• [Your task]: Only a number is wanted here: the count of lines in the data below where the string "borrow" occurs.
===== Records for this task =====
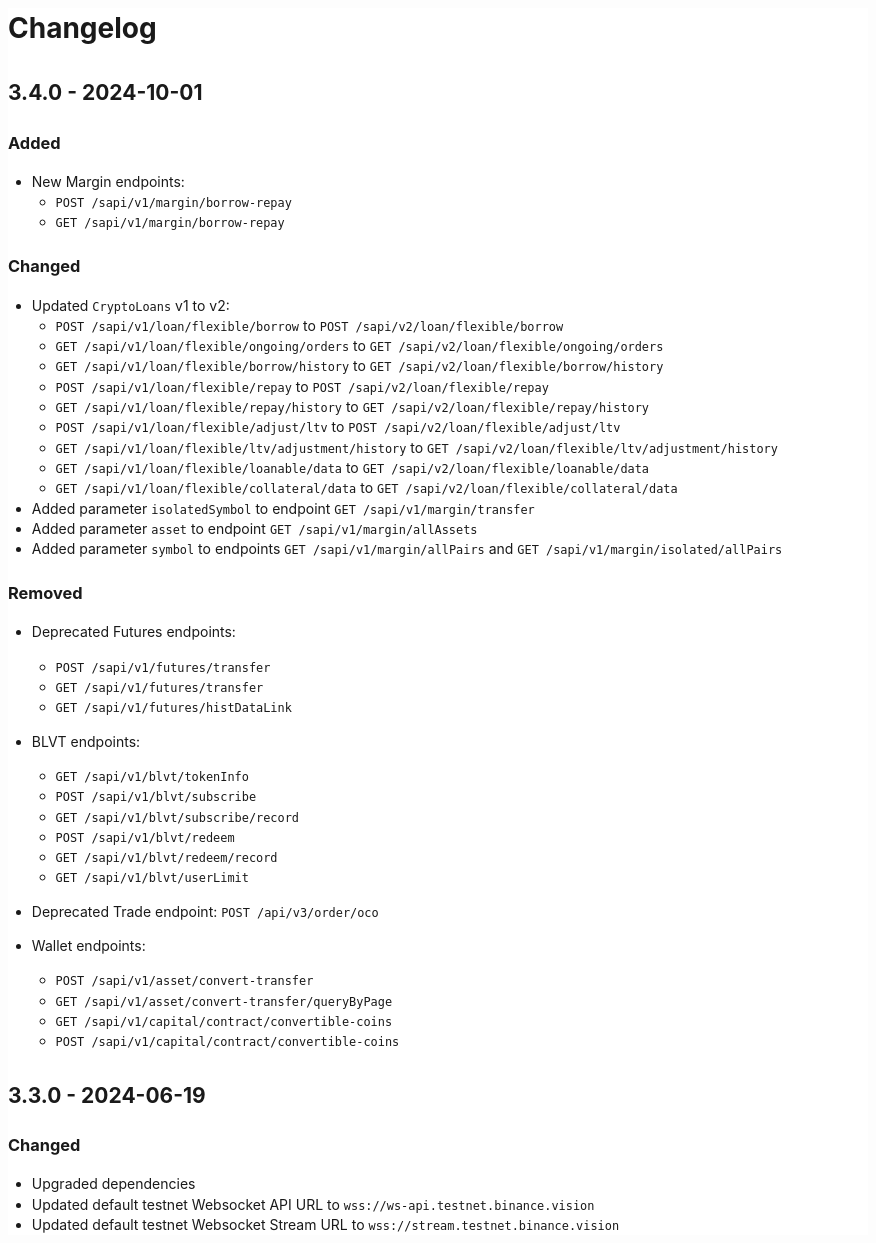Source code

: # Changelog

## 3.4.0 - 2024-10-01
### Added
- New Margin endpoints:
  - `POST /sapi/v1/margin/borrow-repay`
  - `GET /sapi/v1/margin/borrow-repay`

### Changed
- Updated `CryptoLoans` v1 to v2:
  - `POST /sapi/v1/loan/flexible/borrow` to `POST /sapi/v2/loan/flexible/borrow`
  - `GET /sapi/v1/loan/flexible/ongoing/orders` to `GET /sapi/v2/loan/flexible/ongoing/orders`
  - `GET /sapi/v1/loan/flexible/borrow/history` to `GET /sapi/v2/loan/flexible/borrow/history`
  - `POST /sapi/v1/loan/flexible/repay` to `POST /sapi/v2/loan/flexible/repay`
  - `GET /sapi/v1/loan/flexible/repay/history` to `GET /sapi/v2/loan/flexible/repay/history`
  - `POST /sapi/v1/loan/flexible/adjust/ltv` to `POST /sapi/v2/loan/flexible/adjust/ltv`
  - `GET /sapi/v1/loan/flexible/ltv/adjustment/history` to `GET /sapi/v2/loan/flexible/ltv/adjustment/history`
  - `GET /sapi/v1/loan/flexible/loanable/data` to `GET /sapi/v2/loan/flexible/loanable/data`
  - `GET /sapi/v1/loan/flexible/collateral/data` to `GET /sapi/v2/loan/flexible/collateral/data`
- Added parameter `isolatedSymbol` to endpoint `GET /sapi/v1/margin/transfer`
- Added parameter `asset` to endpoint `GET /sapi/v1/margin/allAssets`
- Added parameter `symbol` to endpoints `GET /sapi/v1/margin/allPairs` and `GET /sapi/v1/margin/isolated/allPairs`

### Removed
- Deprecated Futures endpoints:
  - `POST /sapi/v1/futures/transfer`
  - `GET /sapi/v1/futures/transfer`
  - `GET /sapi/v1/futures/histDataLink`

- BLVT endpoints:
  - `GET /sapi/v1/blvt/tokenInfo`
  - `POST /sapi/v1/blvt/subscribe`
  - `GET /sapi/v1/blvt/subscribe/record`
  - `POST /sapi/v1/blvt/redeem`
  - `GET /sapi/v1/blvt/redeem/record`
  - `GET /sapi/v1/blvt/userLimit`

- Deprecated Trade endpoint: `POST /api/v3/order/oco`

- Wallet endpoints:
  - `POST /sapi/v1/asset/convert-transfer`
  - `GET /sapi/v1/asset/convert-transfer/queryByPage`
  - `GET /sapi/v1/capital/contract/convertible-coins`
  - `POST /sapi/v1/capital/contract/convertible-coins`

## 3.3.0 - 2024-06-19
### Changed
- Upgraded dependencies
- Updated default testnet Websocket API URL to `wss://ws-api.testnet.binance.vision`
- Updated default testnet Websocket Stream URL to `wss://stream.testnet.binance.vision`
=====
• [Answer space]: 4